Un fantôme encombrant rôde entre les lignes du protocole Schwartz, l’accord péniblement signé par la filière musicale française afin de rééquilibrer un peu les revenus des artistes dans la nouvelle économie du streaming (lire l’épisode 4, « L’école du microcosme d’argent ») : celui du Centre national de la musique.
Qu’il était beau ce CNM… Rassembler une filière qui ressemble aux bastons du village d’Astérix – l’humour en moins ? Ce devait être sa mission. Casser la domination des plus gros et réorienter vers les plus petits des aides qui sont devenues des guichets automatiques ? Le CNM toujours. La transparence des contrats qui lient les artistes et leur maison de disques ? Le CNM encore. Un observatoire indépendant de l’économie de la musique pour relativiser enfin les chiffres fournis par les seules majors ? Le CNM enfin, qui devait centraliser les aides et les débats du secteur comme le CNC le fait pour le cinéma.
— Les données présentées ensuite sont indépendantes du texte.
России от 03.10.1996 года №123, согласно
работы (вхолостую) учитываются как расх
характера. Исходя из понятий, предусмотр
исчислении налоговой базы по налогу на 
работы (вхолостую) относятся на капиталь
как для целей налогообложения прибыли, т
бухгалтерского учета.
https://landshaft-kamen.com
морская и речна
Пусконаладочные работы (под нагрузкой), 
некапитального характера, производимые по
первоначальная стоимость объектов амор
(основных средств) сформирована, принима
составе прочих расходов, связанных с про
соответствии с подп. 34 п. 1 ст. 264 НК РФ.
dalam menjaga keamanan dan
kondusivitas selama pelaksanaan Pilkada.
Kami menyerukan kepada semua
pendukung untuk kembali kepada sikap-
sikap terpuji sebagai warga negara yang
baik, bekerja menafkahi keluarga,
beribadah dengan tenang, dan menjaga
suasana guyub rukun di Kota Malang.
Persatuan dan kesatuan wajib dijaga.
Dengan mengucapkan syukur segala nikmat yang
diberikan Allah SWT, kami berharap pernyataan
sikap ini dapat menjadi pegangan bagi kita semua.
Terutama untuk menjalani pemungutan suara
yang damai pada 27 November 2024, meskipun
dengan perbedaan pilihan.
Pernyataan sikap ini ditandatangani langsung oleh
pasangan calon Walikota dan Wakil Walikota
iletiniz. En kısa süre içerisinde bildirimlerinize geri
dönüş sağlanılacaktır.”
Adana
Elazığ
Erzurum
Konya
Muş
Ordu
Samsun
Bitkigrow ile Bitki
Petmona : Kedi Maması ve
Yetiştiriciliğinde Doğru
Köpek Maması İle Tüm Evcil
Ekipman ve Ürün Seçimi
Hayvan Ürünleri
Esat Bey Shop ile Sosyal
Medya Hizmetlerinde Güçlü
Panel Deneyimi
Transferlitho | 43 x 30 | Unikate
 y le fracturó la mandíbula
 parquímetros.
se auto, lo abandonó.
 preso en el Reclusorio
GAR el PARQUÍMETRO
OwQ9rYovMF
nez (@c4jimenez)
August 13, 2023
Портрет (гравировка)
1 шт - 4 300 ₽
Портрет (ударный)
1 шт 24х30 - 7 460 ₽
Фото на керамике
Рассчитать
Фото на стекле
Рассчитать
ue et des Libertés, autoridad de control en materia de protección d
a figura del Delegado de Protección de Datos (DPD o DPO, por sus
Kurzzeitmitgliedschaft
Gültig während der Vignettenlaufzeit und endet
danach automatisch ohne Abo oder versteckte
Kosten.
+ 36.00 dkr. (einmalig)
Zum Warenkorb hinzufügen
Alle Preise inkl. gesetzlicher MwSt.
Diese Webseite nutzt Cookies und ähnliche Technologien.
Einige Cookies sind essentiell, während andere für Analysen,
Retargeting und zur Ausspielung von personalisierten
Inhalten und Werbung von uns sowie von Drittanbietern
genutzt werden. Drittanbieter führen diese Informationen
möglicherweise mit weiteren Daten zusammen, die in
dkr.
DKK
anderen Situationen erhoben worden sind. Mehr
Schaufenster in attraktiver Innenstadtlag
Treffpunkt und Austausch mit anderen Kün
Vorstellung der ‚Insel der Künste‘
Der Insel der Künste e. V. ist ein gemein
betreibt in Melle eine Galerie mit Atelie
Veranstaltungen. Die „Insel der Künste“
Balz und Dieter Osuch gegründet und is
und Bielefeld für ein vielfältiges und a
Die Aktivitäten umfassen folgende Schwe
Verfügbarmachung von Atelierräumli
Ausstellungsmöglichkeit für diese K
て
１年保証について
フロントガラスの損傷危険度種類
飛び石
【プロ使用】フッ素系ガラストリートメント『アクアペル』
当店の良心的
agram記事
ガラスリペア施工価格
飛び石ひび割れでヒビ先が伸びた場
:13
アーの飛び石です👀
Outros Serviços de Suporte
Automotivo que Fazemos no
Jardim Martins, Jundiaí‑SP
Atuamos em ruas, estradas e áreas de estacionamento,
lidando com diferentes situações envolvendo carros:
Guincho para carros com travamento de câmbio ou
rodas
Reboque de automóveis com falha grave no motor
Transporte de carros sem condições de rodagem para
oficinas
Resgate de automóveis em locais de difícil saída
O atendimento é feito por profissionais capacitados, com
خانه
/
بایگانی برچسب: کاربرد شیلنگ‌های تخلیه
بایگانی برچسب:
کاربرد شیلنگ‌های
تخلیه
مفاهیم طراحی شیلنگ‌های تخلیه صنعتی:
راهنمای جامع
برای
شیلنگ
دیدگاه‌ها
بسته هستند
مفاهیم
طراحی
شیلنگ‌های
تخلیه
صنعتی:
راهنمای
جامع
Mais fin 2011, le dossier est arrivé trop tard sur le bureau du ministre de l’époque, Frédéric Mitterrand, alors que la course vers la présidentielle s’amorçait déjà. Après la victoire de François Hollande en mai 2012, Aurélie Filippetti s’est installée dans le grand bureau patiné de la rue de Valois et le Centre national de la musique a été l’une des premières victimes de cette alternance. « Quand Filippetti a pris ses fonctions, elle avait deux préoccupations, se souvient un informateur qui ne peut parler qu’en off dans cette filière où tout est politique, trouver des économies et politiser les choses. Ça passait par le rejet des projets Sarkozy comme la Maison de l’histoire de France. Le CNM en a fait les frais aussi, alors qu’il n’était pas un projet politique et qu’on pouvait en faire un truc de gauche au service des artistes et des indépendants. »
Surtout, le Centre national de la musique devait fabriquer de la transparence en échange de 131 millions d’euros d’aides annuelles pérennisées. Ce n’était pas juste un organisme de soutien financier, mais aussi un organisme de régulation
, continue ma source. Guillaume Leblanc, le secrétaire général du Snep, le syndicat français des majors, le confirme indirectement : Il y avait de l’argent en jeu, ça aide à bosser ensemble.
Lorsque le rapport – resté inédit mais que Les Jours se sont procuré – a été remis fin 2011, les débats et les discussions étaient terminés.